Exercise details: Retype the records in full, keeping each character as it is.

Input material:
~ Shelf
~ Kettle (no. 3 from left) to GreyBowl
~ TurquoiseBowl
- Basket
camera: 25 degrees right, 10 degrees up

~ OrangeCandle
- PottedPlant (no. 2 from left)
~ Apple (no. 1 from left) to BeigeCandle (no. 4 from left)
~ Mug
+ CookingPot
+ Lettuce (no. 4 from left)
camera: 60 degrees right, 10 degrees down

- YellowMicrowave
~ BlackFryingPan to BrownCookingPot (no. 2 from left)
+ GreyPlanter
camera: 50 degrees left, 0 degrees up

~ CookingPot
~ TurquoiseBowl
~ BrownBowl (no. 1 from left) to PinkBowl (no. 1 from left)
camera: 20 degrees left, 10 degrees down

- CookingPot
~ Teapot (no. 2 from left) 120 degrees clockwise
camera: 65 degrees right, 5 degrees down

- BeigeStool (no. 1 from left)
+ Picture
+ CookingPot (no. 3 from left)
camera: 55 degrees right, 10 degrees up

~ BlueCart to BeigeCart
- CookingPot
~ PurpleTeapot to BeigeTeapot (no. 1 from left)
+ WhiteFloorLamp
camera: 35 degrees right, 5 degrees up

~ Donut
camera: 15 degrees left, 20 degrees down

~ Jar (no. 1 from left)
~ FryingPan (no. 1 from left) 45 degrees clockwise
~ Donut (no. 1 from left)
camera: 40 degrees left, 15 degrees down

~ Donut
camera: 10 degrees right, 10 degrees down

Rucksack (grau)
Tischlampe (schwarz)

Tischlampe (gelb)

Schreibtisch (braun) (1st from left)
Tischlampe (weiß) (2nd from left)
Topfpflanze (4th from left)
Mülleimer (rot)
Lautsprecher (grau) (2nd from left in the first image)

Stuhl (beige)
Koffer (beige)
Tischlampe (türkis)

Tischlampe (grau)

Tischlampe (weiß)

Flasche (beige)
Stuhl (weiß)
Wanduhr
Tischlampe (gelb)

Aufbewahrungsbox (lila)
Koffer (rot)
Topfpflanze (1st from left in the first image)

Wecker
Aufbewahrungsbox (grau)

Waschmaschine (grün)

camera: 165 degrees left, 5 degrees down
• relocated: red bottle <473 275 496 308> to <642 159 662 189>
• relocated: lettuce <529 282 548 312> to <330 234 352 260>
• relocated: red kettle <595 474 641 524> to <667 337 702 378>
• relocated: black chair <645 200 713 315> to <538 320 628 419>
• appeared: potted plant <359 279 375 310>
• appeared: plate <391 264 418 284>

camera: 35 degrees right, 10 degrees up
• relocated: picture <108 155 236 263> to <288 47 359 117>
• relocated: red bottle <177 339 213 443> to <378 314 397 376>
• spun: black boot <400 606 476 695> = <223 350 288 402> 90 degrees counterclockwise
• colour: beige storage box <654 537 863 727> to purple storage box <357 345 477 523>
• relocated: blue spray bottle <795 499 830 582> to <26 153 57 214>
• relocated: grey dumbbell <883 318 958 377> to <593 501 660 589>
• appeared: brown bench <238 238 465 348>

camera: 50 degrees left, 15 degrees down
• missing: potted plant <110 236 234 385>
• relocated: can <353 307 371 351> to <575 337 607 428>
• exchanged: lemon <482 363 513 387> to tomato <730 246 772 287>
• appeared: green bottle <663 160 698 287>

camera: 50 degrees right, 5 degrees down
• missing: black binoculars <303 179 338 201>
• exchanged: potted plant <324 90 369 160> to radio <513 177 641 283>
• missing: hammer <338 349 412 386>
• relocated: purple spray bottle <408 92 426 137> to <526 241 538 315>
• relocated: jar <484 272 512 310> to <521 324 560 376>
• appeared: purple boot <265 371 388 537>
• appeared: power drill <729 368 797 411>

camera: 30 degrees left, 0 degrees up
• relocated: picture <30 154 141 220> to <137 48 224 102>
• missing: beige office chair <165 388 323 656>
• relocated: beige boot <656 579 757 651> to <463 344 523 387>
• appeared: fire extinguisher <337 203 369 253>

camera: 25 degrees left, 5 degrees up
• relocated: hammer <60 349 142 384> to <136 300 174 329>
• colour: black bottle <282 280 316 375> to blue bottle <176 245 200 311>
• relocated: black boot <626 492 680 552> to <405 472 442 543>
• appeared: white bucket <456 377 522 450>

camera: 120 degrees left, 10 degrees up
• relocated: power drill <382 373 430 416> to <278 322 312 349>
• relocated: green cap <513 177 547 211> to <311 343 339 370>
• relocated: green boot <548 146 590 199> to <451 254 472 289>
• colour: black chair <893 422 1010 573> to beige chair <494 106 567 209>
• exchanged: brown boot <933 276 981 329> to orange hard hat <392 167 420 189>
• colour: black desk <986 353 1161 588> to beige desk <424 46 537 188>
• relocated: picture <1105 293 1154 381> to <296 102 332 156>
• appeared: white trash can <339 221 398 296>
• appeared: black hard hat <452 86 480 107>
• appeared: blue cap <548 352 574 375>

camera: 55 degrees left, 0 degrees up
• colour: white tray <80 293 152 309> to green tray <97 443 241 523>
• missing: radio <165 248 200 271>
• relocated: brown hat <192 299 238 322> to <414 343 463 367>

Written response:
~ Shelf
~ Kettle (no. 3 from left) to GreyBowl
~ TurquoiseBowl
- Basket
camera: 25 degrees right, 10 degrees up

~ OrangeCandle
- PottedPlant (no. 2 from left)
~ Apple (no. 1 from left) to BeigeCandle (no. 4 from left)
~ Mug
+ CookingPot
+ Lettuce (no. 4 from left)
camera: 60 degrees right, 10 degrees down

- YellowMicrowave
~ BlackFryingPan to BrownCookingPot (no. 2 from left)
+ GreyPlanter
camera: 50 degrees left, 0 degrees up

~ CookingPot
~ TurquoiseBowl
~ BrownBowl (no. 1 from left) to PinkBowl (no. 1 from left)
camera: 20 degrees left, 10 degrees down

- CookingPot
~ Teapot (no. 2 from left) 120 degrees clockwise
camera: 65 degrees right, 5 degrees down

- BeigeStool (no. 1 from left)
+ Picture
+ CookingPot (no. 3 from left)
camera: 55 degrees right, 10 degrees up

~ BlueCart to BeigeCart
- CookingPot
~ PurpleTeapot to BeigeTeapot (no. 1 from left)
+ WhiteFloorLamp
camera: 35 degrees right, 5 degrees up

~ Donut
camera: 15 degrees left, 20 degrees down

~ Jar (no. 1 from left)
~ FryingPan (no. 1 from left) 45 degrees clockwise
~ Donut (no. 1 from left)
camera: 40 degrees left, 15 degrees down

~ Donut
camera: 10 degrees right, 10 degrees down

Rucksack (grau)
Tischlampe (schwarz)

Tischlampe (gelb)

Schreibtisch (braun) (1st from left)
Tischlampe (weiß) (2nd from left)
Topfpflanze (4th from left)
Mülleimer (rot)
Lautsprecher (grau) (2nd from left in the first image)

Stuhl (beige)
Koffer (beige)
Tischlampe (türkis)

Tischlampe (grau)

Tischlampe (weiß)

Flasche (beige)
Stuhl (weiß)
Wanduhr
Tischlampe (gelb)

Aufbewahrungsbox (lila)
Koffer (rot)
Topfpflanze (1st from left in the first image)

Wecker
Aufbewahrungsbox (grau)

Waschmaschine (grün)

camera: 165 degrees left, 5 degrees down
• relocated: red bottle <473 275 496 308> to <642 159 662 189>
• relocated: lettuce <529 282 548 312> to <330 234 352 260>
• relocated: red kettle <595 474 641 524> to <667 337 702 378>
• relocated: black chair <645 200 713 315> to <538 320 628 419>
• appeared: potted plant <359 279 375 310>
• appeared: plate <391 264 418 284>

camera: 35 degrees right, 10 degrees up
• relocated: picture <108 155 236 263> to <288 47 359 117>
• relocated: red bottle <177 339 213 443> to <378 314 397 376>
• spun: black boot <400 606 476 695> = <223 350 288 402> 90 degrees counterclockwise
• colour: beige storage box <654 537 863 727> to purple storage box <357 345 477 523>
• relocated: blue spray bottle <795 499 830 582> to <26 153 57 214>
• relocated: grey dumbbell <883 318 958 377> to <593 501 660 589>
• appeared: brown bench <238 238 465 348>

camera: 50 degrees left, 15 degrees down
• missing: potted plant <110 236 234 385>
• relocated: can <353 307 371 351> to <575 337 607 428>
• exchanged: lemon <482 363 513 387> to tomato <730 246 772 287>
• appeared: green bottle <663 160 698 287>

camera: 50 degrees right, 5 degrees down
• missing: black binoculars <303 179 338 201>
• exchanged: potted plant <324 90 369 160> to radio <513 177 641 283>
• missing: hammer <338 349 412 386>
• relocated: purple spray bottle <408 92 426 137> to <526 241 538 315>
• relocated: jar <484 272 512 310> to <521 324 560 376>
• appeared: purple boot <265 371 388 537>
• appeared: power drill <729 368 797 411>

camera: 30 degrees left, 0 degrees up
• relocated: picture <30 154 141 220> to <137 48 224 102>
• missing: beige office chair <165 388 323 656>
• relocated: beige boot <656 579 757 651> to <463 344 523 387>
• appeared: fire extinguisher <337 203 369 253>

camera: 25 degrees left, 5 degrees up
• relocated: hammer <60 349 142 384> to <136 300 174 329>
• colour: black bottle <282 280 316 375> to blue bottle <176 245 200 311>
• relocated: black boot <626 492 680 552> to <405 472 442 543>
• appeared: white bucket <456 377 522 450>

camera: 120 degrees left, 10 degrees up
• relocated: power drill <382 373 430 416> to <278 322 312 349>
• relocated: green cap <513 177 547 211> to <311 343 339 370>
• relocated: green boot <548 146 590 199> to <451 254 472 289>
• colour: black chair <893 422 1010 573> to beige chair <494 106 567 209>
• exchanged: brown boot <933 276 981 329> to orange hard hat <392 167 420 189>
• colour: black desk <986 353 1161 588> to beige desk <424 46 537 188>
• relocated: picture <1105 293 1154 381> to <296 102 332 156>
• appeared: white trash can <339 221 398 296>
• appeared: black hard hat <452 86 480 107>
• appeared: blue cap <548 352 574 375>

camera: 55 degrees left, 0 degrees up
• colour: white tray <80 293 152 309> to green tray <97 443 241 523>
• missing: radio <165 248 200 271>
• relocated: brown hat <192 299 238 322> to <414 343 463 367>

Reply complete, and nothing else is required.